Like are they mostly irate-loner-tackles-bad-guys-after-family-murdered? Or do they tend towards the lady-huntley's-body-found-in-aristocratic-library? Or naieve-divorcee-moves-to-town-with-big-nasty-secret?

I'd love if you posted a whole bunch of queries, they sound like great fun to read. Do you ever find yourself rolling round the floor laughing?

Anonymous said...

"I was going to query you about a picture book that's sort of a cross between a Western, no freaking clue, and male ennui. Looks like it might be a tough sell though in this market."

Thanks for that Anonymous! I just about peed my pants! LOL

M. L. Kiner said...

"The Hong Kong Connection" is a legal thriller about a gutsy female attorney who takes on high ranking International officials. It's a taut, rollercoaster of a ride from New York to Palm Beach to Washington D.C. to Hong Kong. The plot is expertly woven, the characters persuasive, and the dialogue snappy and spot on.
www.StrategicBookPublishing.com/TheHongKongConnection.html

Anonymous said...

You failed to mention one genre.

My 200,000 word novel is about a sorority of vampires and their use of blood orange martinis to terrorize and ultimately bend to their control the entire student body.
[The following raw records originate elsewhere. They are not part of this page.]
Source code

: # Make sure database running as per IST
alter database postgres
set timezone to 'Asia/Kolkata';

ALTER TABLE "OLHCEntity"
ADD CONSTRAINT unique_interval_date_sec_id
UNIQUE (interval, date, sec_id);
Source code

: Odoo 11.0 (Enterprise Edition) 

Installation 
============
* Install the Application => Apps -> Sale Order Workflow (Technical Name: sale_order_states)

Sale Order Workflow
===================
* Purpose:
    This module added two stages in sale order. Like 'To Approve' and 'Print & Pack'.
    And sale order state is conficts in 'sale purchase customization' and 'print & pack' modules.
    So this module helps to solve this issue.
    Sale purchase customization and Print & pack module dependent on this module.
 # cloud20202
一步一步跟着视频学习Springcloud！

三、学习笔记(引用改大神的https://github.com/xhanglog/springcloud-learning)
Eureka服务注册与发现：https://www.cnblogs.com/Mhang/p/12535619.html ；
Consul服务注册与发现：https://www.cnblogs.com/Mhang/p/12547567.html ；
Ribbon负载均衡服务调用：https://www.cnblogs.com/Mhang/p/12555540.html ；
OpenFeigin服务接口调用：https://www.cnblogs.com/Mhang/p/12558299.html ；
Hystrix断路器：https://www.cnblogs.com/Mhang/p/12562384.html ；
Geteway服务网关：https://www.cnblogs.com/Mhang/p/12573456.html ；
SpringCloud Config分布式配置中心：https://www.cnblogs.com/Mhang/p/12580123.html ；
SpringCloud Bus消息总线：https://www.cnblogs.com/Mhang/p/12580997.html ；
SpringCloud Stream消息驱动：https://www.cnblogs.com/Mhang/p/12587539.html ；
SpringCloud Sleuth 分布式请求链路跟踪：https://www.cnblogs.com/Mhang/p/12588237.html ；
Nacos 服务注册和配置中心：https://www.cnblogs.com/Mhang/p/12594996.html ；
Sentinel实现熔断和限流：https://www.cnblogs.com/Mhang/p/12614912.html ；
I deemed it straight horror, but my readers tell me it is in fact horrorble. Here's hoping that category isn't overstocked:)
Deb S

Anonymous said...

What amazes me about this post is that only about 15 percent of your queries during this period, if I read the categories correctly, consists of nonfiction. What, I wonder, is the general ratio of fiction to nonfiction in your queries, Nathan? And what (for another post perhaps) is the ratio of fiction to nonfiction queries that lead to your request for more material?

Ad Astra Per Aspera said...

Okay, here is my two-part theory as to why you have received so many queries, including mine.

1) There are still many unemployed people who have the time now to write the novel or polish the novel that has been within them for years, maybe more, as they dealt with the daily grind.

2) If I remember correctly, the bottom dropped out of publishing around Dec. 2008 when several publishers and more than a few agents announced that they were not taking any more new clients (authors). That literary fatwa has begun to loosen up some, and so the manuscripts are showing up again. You can only stricture writers for so long.